Like several NFL owners, Shad Khan contributed $1 million to Donald Trump's inauguration. But in the wake of Trump's remarks that owners should fire players who "disrespect the flag," Khan instead stood arm-in-arm with his players before a Sept. 24 game against the Ravens and issued a statement that read in part: "I met with our team captains prior to the game to express my support for them, all NFL players and the league following the divisive and contentious remarks made by President Trump."

Trump has continued his crusade against the NFL and its players, some of whom are kneeling to protest social inequality. On Thursday, Khan, the Jaguars owner since 2012, made a point of publicly criticizing the president.

"You have to give Trump credit, people are confused on the First Amendment versus patriotism, that if you exercise your First Amendment you're not a patriot, which is crazy," Khan said Thursday at an executive conference presented by Crain's Who's Who in Chicago Business. "People are confused on it, [Trump] knew he could hit on it and take advantage. I think what we're seeing is the great divider overcoming the great uniter."

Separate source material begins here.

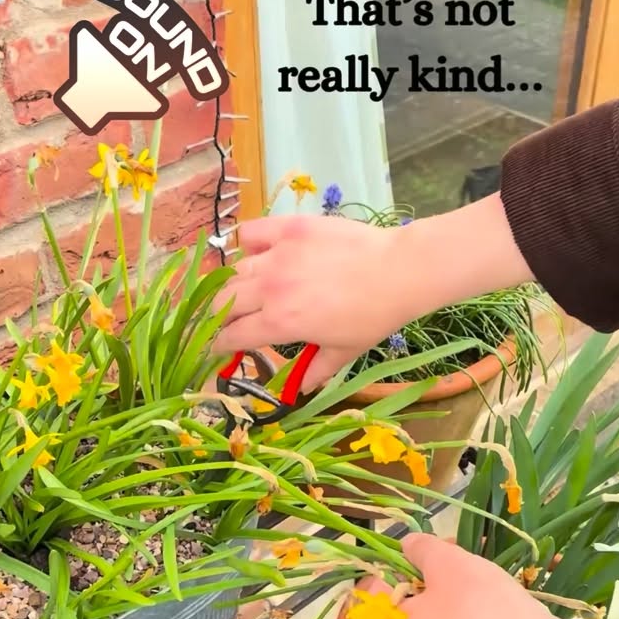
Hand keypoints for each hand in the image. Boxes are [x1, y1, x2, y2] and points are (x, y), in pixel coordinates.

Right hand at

Despite the $1 million donation, Khan, who emigrated from Pakistan at the age of 16, concedes that he was shocked when he heard Trump's rhetoric towards immigrants and Muslims and now thinks "politics and the Western World will never be the same again" because of Trump.

"A lot of the stuff like football [that] Trump does is highly calculated -- he looks for issues that you can touch and it will blow people up. ... What [Trump] has done is shown leadership as the great divider, not uniter. We are used to being warm and fuzzy and cuddled. Well, it's a different time." Khan said.

Khan's comments come four days after Cowboys owner Jerry Jones, who also donated $1 million to Trump's inauguration, declared that "any player who disrespects the flag or does not stand for the anthem will not play in the game," and a day after Jones met with his players to discuss the new rule, and reportedly explained that his stance on the anthem was because he wants to play the bad guy and deflect attention from the rest of the team.

Meanwhile, Patriots owner Bob Kraft (yep, he donated $1 million too), recently said that while he respects the flag, he also respects his players' rights to peacefully protest.